W2 ONLY
Key Responsibilities:
• Deliver incident management and advanced-level L1/L2 support for internal applications across public cloud platforms, with a strong emphasis on AWS.
• Serve as the initial point of contact for application developers via a ticketing system.
• Communicate effectively with users at various organizational levels.
• Implement and utilize automation to support the scalability of the environment.
• Optimize operational processes to enhance efficiency, reliability, and security.
• Train users to self-diagnose and troubleshoot issues for expedited resolution.
• Conduct thorough investigations into issues to identify root causes and document strategies to prevent recurrence.
• Provide support for public cloud environments, particularly AWS.
• Manage events and incidents efficiently.
• Develop and implement scalable automation processes to handle tasks in a large-scale environment.
• Analyze and debug incidents, following up to gather feedback and prevent future issues.
• Support different development environments, including Unix, Linux, Mainframe, and Windows.
Required Skills and Experience:
• Proficiency in SDLC with the ability to read code (Java and Python).
• Hands-on scripting experience (Unix shell, Python).
• Extensive cloud experience, particularly with AWS.
• Expertise in Kubernetes.
• Strong troubleshooting and diagnostic skills for security and access issues in a large enterprise environment.
• Database management skills (Oracle DBA, Cassandra DBA, CockroachDB) including performance tuning, connectivity, backups, indexes, and monitoring alarms.

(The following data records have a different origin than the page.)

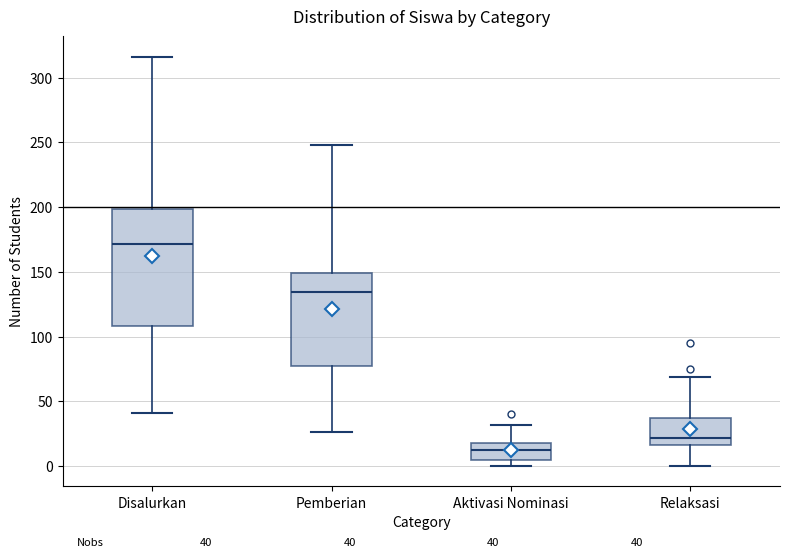

Comparing the boxes themselves (not the whiskers), which one is the tallest?

Disalurkan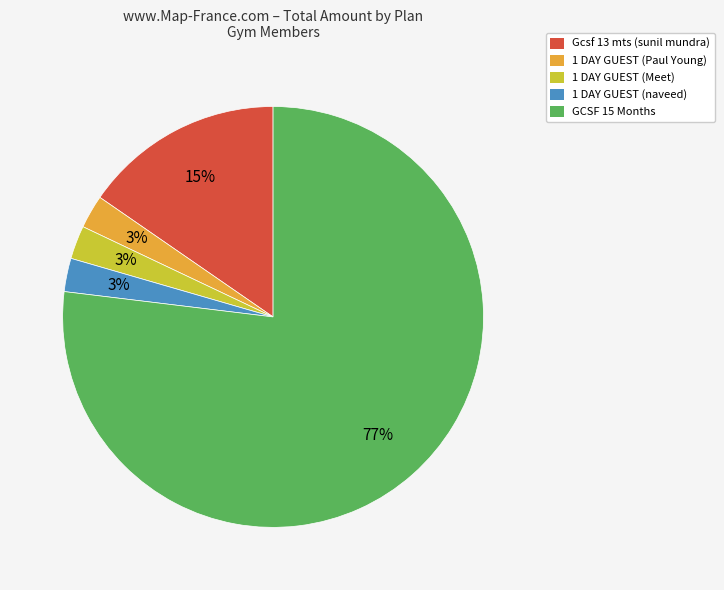

To the nearest percent, what portion does Gcsf 13 mts (sunil mundra) represent?

15%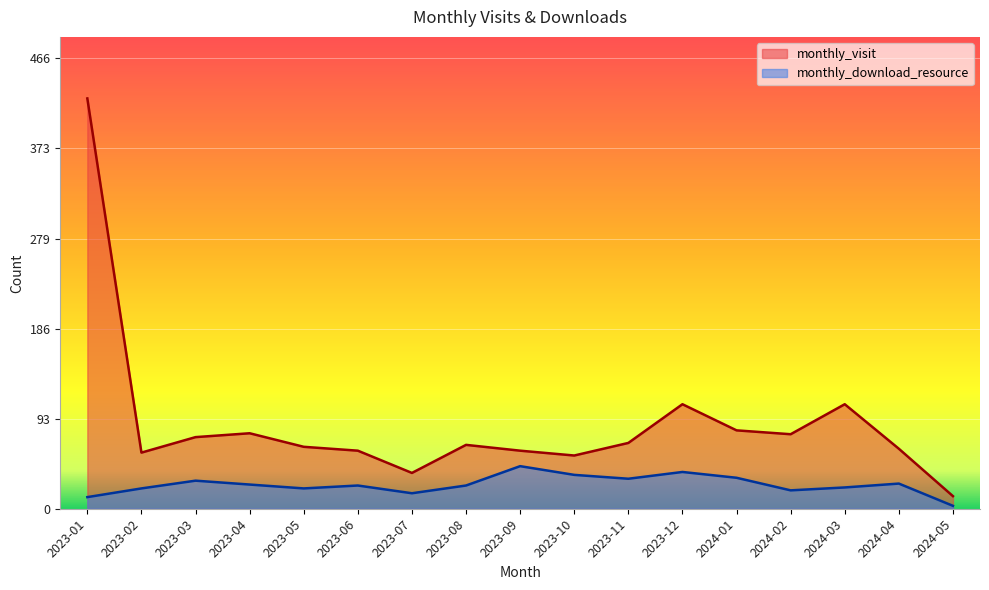

How many lines are shown in the chart?

2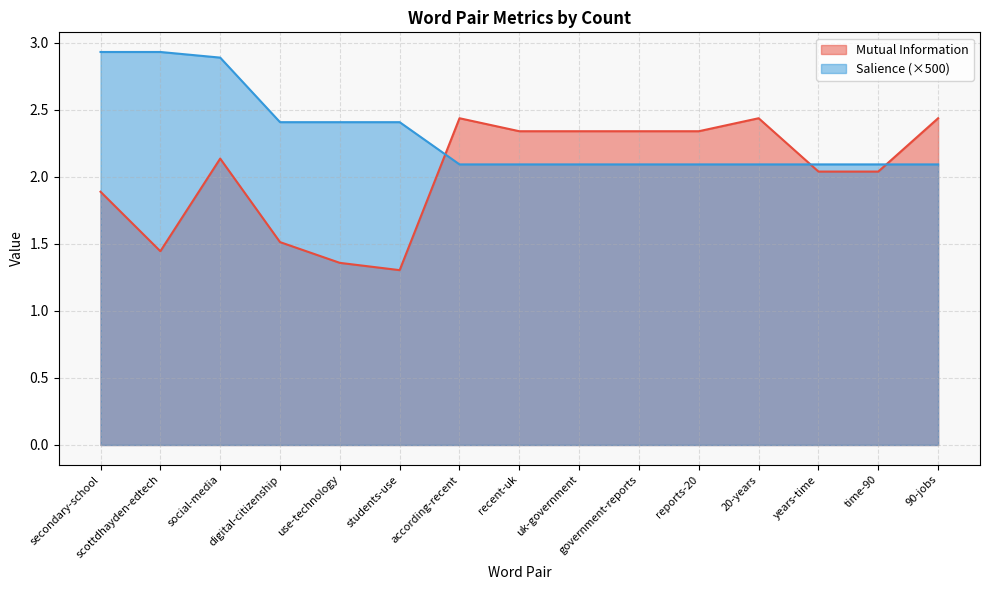

True or false: Mutual Information has a value of 1.4 at uk-government.

False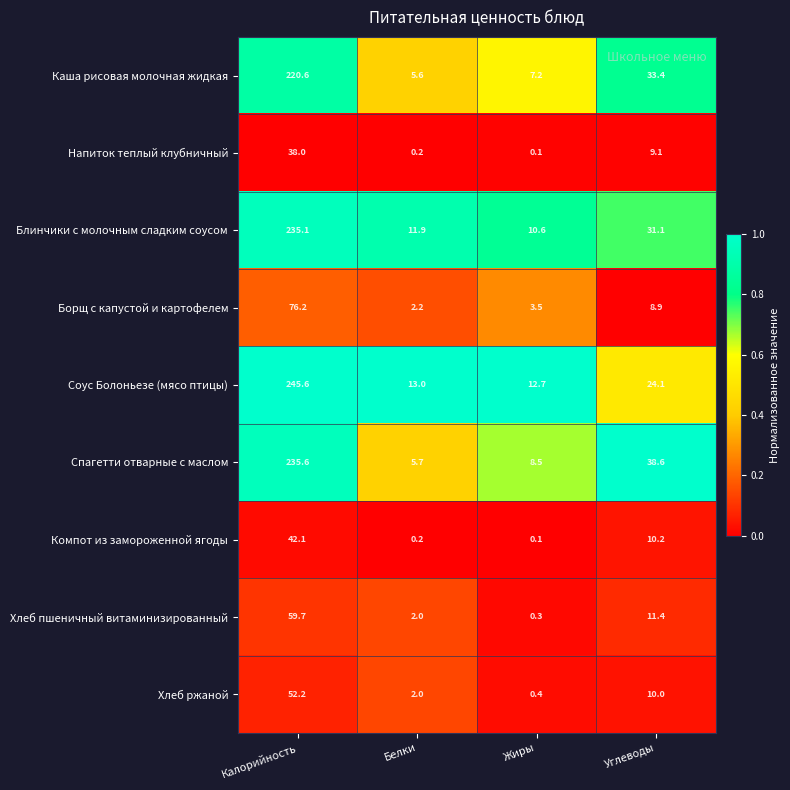

Which series changed the most between Калорийность and Углеводы?

Соус Болоньезе (мясо птицы)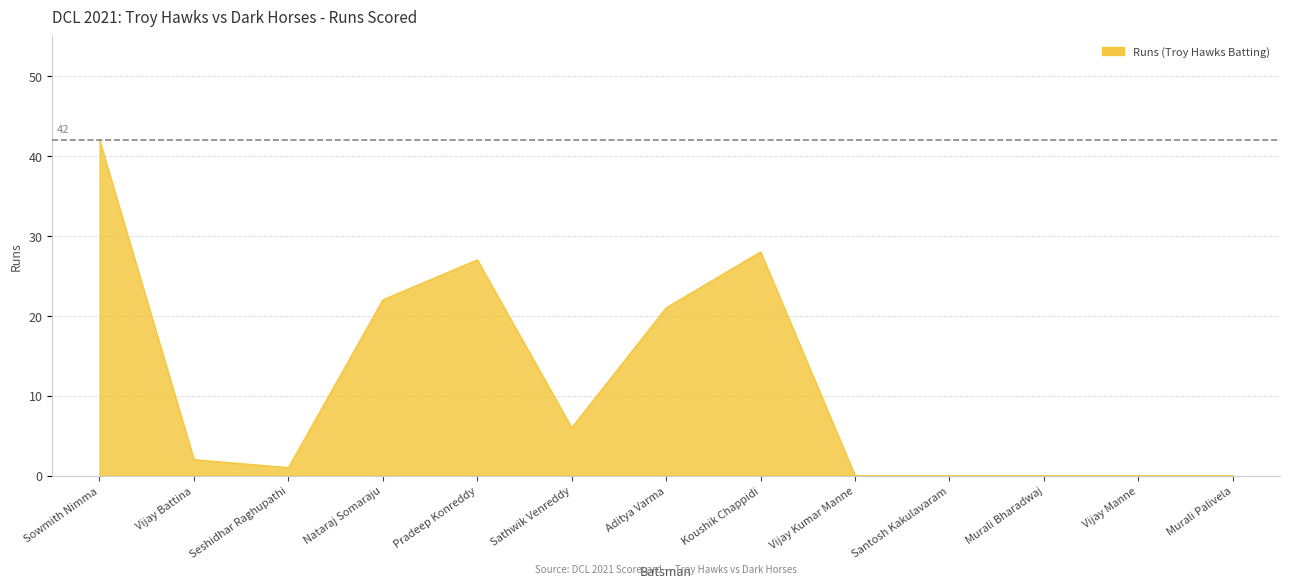

At which category does the chart reach its peak across all series?

Sowmith Nimma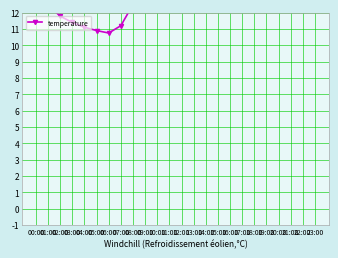

What is the sum of all values?

342.4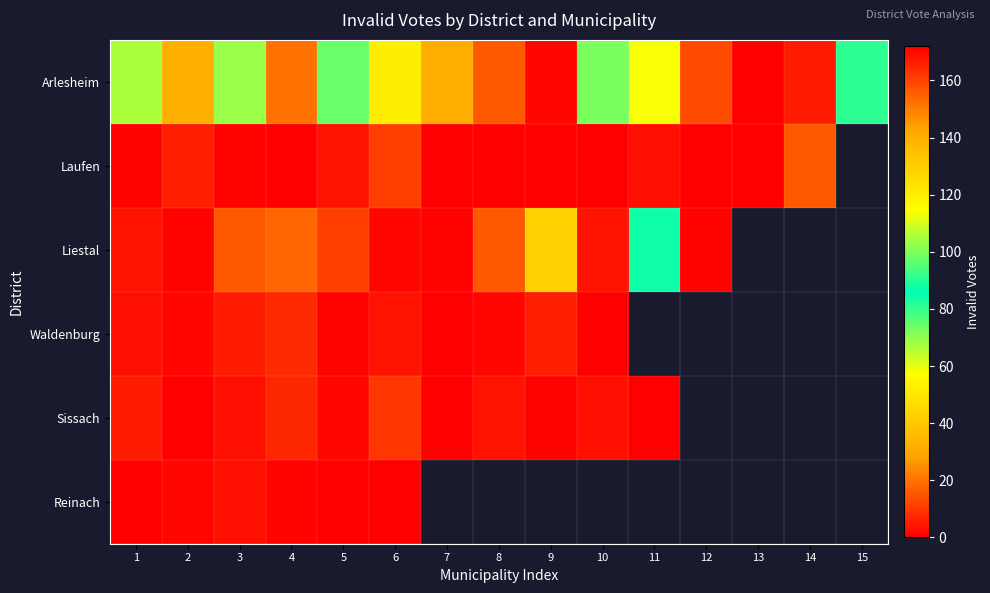

Count the number of data series in this chart.

6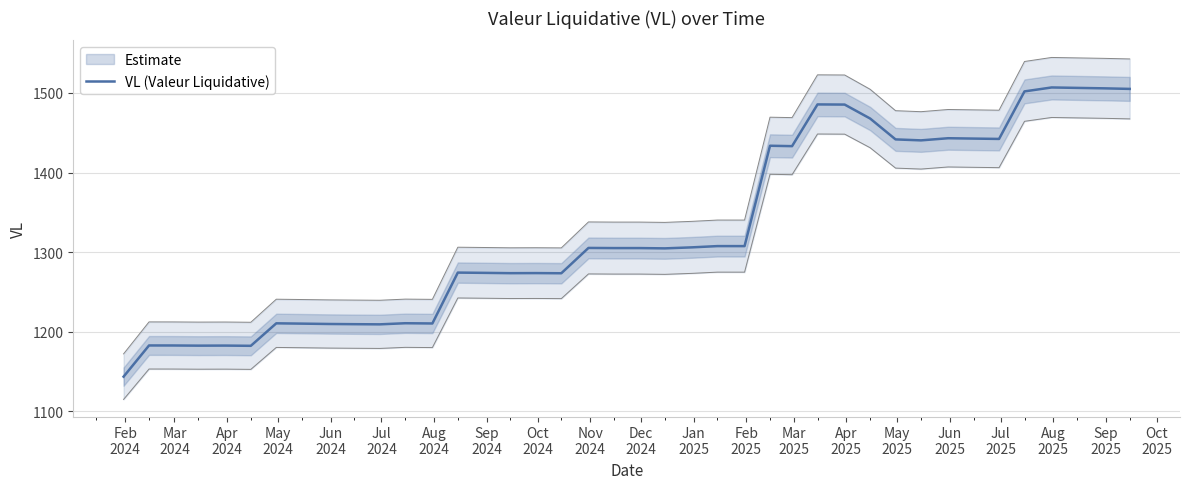

How many data points are above 1305?

21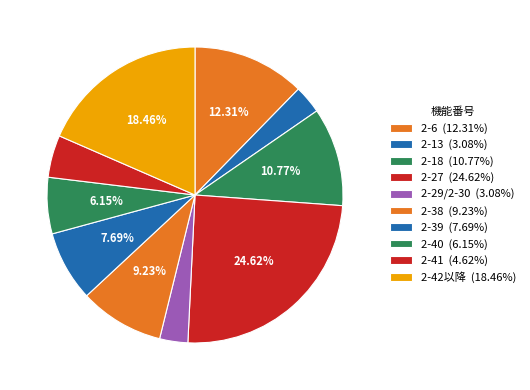

How many segments does this pie chart have?

10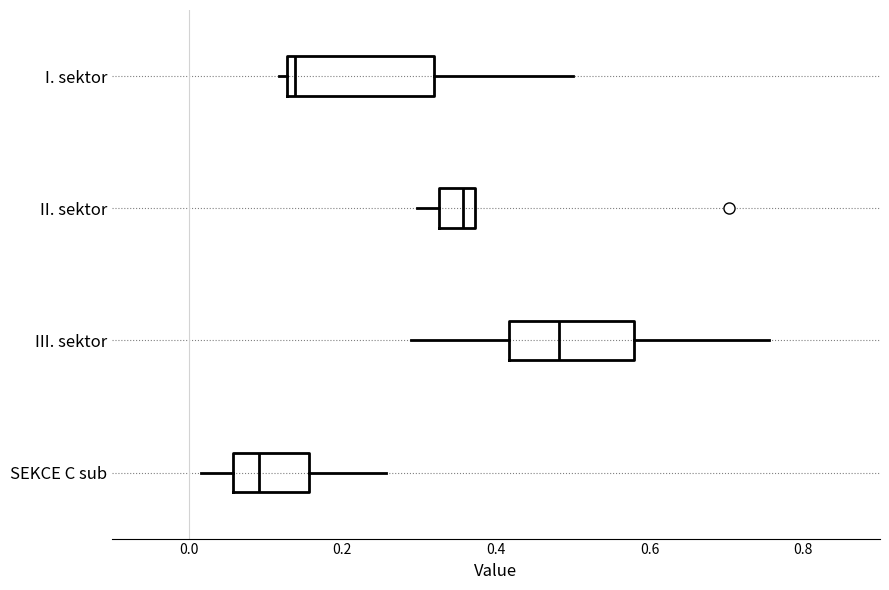

Comparing the boxes themselves (not the whiskers), which one is the widest?

I. sektor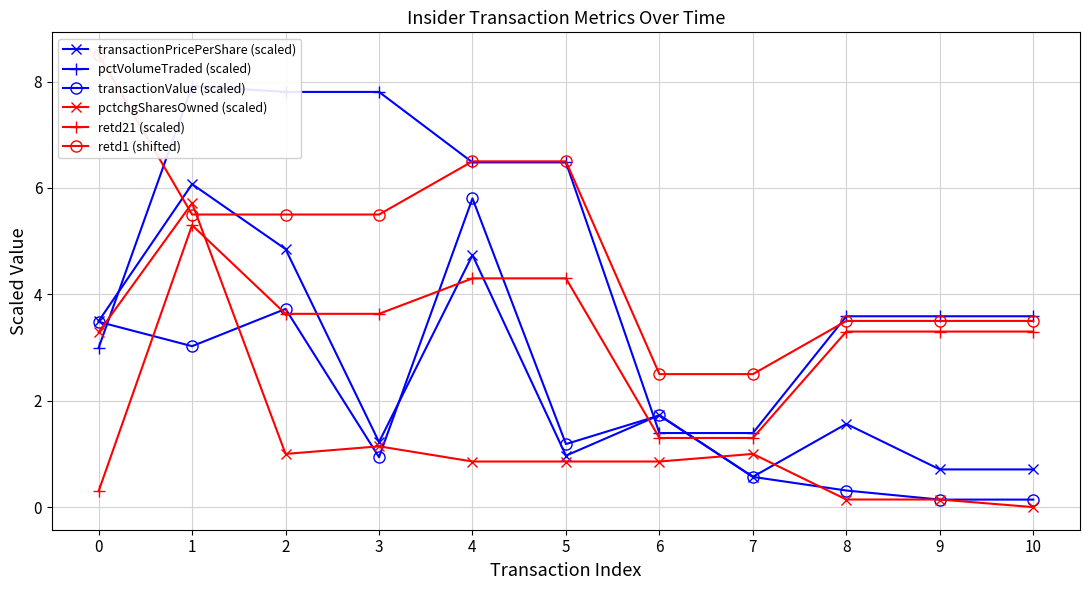

Which series ends up on top after the final intersection of transactionPricePerShare (scaled) and retd21 (scaled)?

retd21 (scaled)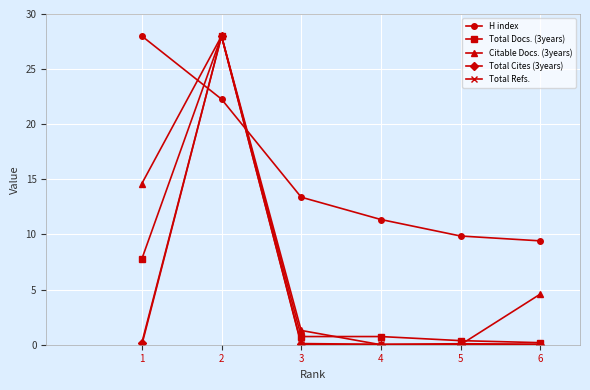

How many categories are shown in the chart?

6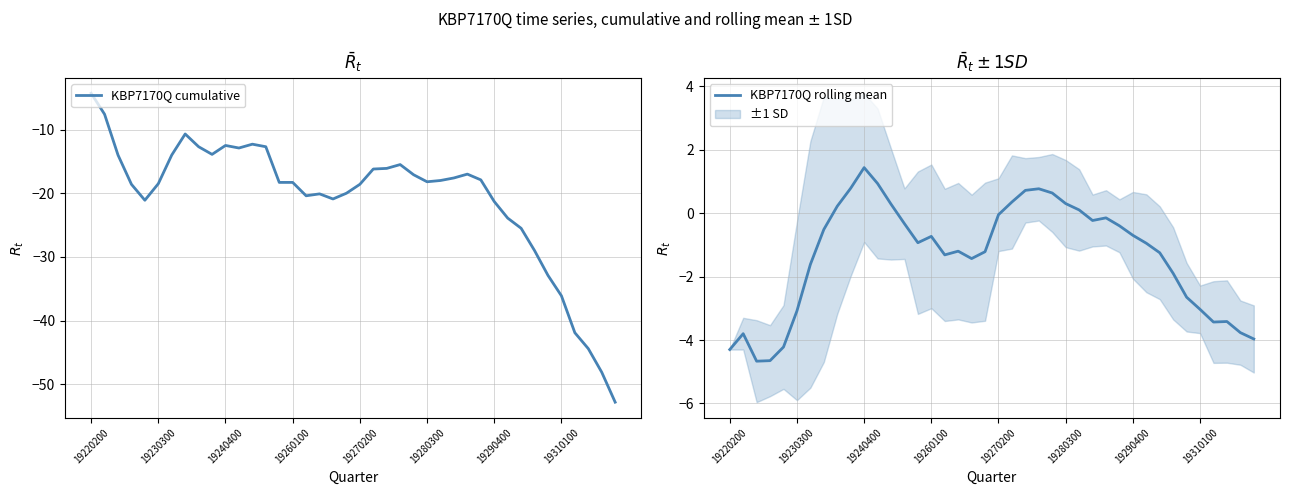

True or false: KBP7170Q cumulative has more than 1 interior local peaks.

True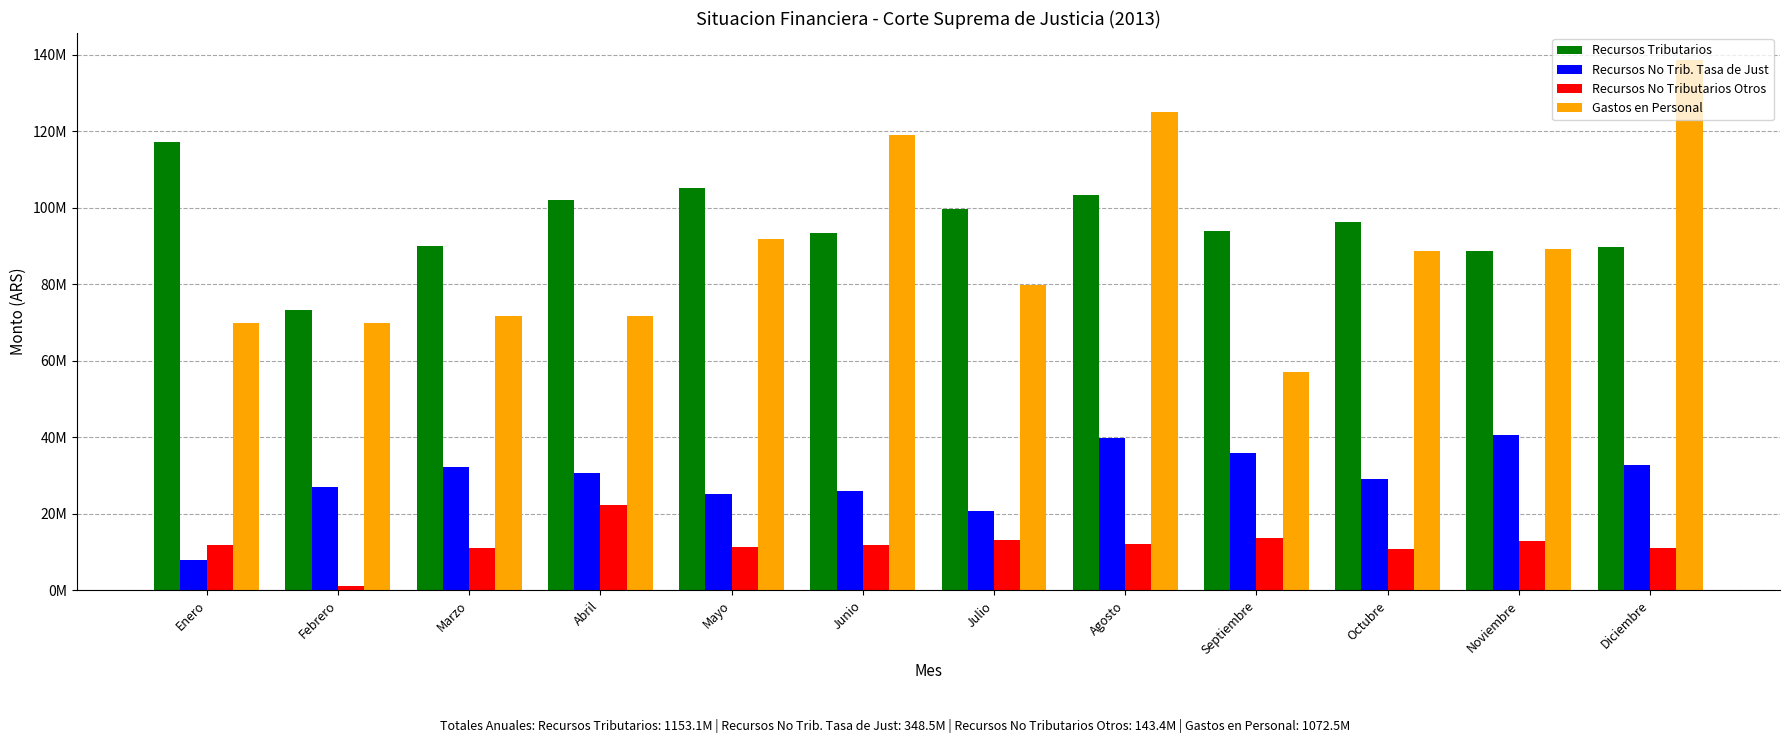

What are all the series names shown in the legend?

Recursos Tributarios, Recursos No Trib. Tasa de Just, Recursos No Tributarios Otros, Gastos en Personal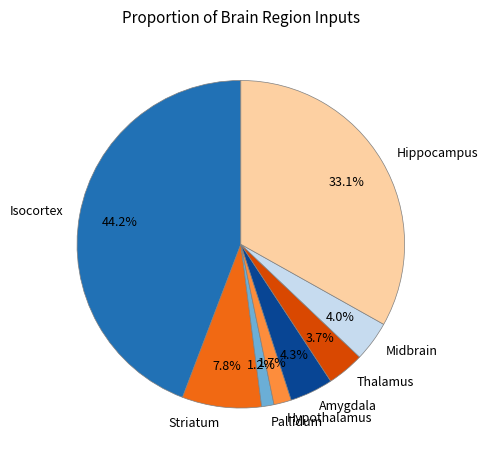

Does any single category account for the majority?

No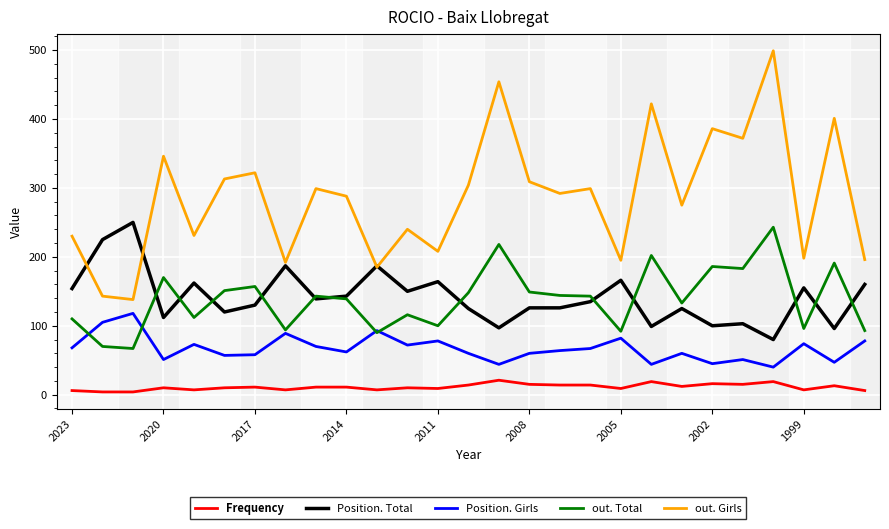

How many values in the out. Girls series are below 292?

13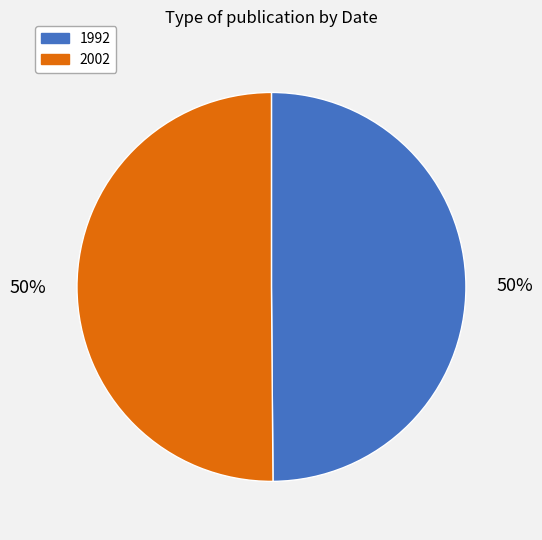

What percentage is the 1992 slice, to the nearest percent?

50%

• Middleware and messaging experience (Kafka, MQ).
• Experience with Tomcat.
• System engineering and administration skills (Unix/Linux).
• Familiarity with monitoring tools and ticketing systems.
• Commitment to automating processes for continuous improvement.
• Excellent communication skills.
• Ability to analyze details, understand incident causation, and implement preventive measures to ensure reliability and security.